- [WRITTEN TASK]:
Write out the lines between the one holding "order: Solanales" and the one holding "genus: Endotricha", inclusive, without changing anything in them.

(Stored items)

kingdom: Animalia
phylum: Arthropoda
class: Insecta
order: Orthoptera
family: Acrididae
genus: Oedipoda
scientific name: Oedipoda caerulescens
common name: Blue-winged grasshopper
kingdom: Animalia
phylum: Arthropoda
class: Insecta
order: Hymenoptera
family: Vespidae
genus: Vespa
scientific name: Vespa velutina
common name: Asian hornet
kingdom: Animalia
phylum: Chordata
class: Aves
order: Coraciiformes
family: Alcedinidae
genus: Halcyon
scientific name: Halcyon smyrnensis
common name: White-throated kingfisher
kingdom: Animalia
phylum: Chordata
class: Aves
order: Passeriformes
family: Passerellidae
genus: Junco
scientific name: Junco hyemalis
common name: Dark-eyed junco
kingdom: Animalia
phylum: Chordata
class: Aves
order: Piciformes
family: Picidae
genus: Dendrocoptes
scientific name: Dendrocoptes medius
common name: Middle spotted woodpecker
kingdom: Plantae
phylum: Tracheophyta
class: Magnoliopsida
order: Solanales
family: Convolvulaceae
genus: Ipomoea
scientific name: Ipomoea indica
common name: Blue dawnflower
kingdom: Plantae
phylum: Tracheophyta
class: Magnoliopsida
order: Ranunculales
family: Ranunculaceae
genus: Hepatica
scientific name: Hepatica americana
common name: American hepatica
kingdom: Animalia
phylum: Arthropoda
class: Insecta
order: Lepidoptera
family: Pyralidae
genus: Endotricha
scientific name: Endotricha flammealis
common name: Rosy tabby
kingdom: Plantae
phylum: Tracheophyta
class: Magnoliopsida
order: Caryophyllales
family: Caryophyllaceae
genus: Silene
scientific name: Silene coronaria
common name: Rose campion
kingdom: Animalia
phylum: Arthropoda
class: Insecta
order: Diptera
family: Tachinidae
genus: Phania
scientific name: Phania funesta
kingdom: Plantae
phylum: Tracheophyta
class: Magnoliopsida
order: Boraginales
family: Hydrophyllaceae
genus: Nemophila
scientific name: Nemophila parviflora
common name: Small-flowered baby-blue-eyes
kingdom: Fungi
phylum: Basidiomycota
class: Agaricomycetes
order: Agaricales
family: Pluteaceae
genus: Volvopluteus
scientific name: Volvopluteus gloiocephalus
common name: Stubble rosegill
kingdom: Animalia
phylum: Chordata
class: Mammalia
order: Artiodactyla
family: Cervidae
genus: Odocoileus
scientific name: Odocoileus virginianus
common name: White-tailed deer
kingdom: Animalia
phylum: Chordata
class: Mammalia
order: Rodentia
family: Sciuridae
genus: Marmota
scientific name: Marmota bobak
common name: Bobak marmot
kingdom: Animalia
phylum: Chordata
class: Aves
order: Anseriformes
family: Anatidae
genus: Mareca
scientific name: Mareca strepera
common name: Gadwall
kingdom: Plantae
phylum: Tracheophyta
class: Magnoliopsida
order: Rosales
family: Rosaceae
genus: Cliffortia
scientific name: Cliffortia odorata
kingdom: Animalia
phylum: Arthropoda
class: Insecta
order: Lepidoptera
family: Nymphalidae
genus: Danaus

- [TASK ANSWER]:
order: Solanales
family: Convolvulaceae
genus: Ipomoea
scientific name: Ipomoea indica
common name: Blue dawnflower
kingdom: Plantae
phylum: Tracheophyta
class: Magnoliopsida
order: Ranunculales
family: Ranunculaceae
genus: Hepatica
scientific name: Hepatica americana
common name: American hepatica
kingdom: Animalia
phylum: Arthropoda
class: Insecta
order: Lepidoptera
family: Pyralidae
genus: Endotricha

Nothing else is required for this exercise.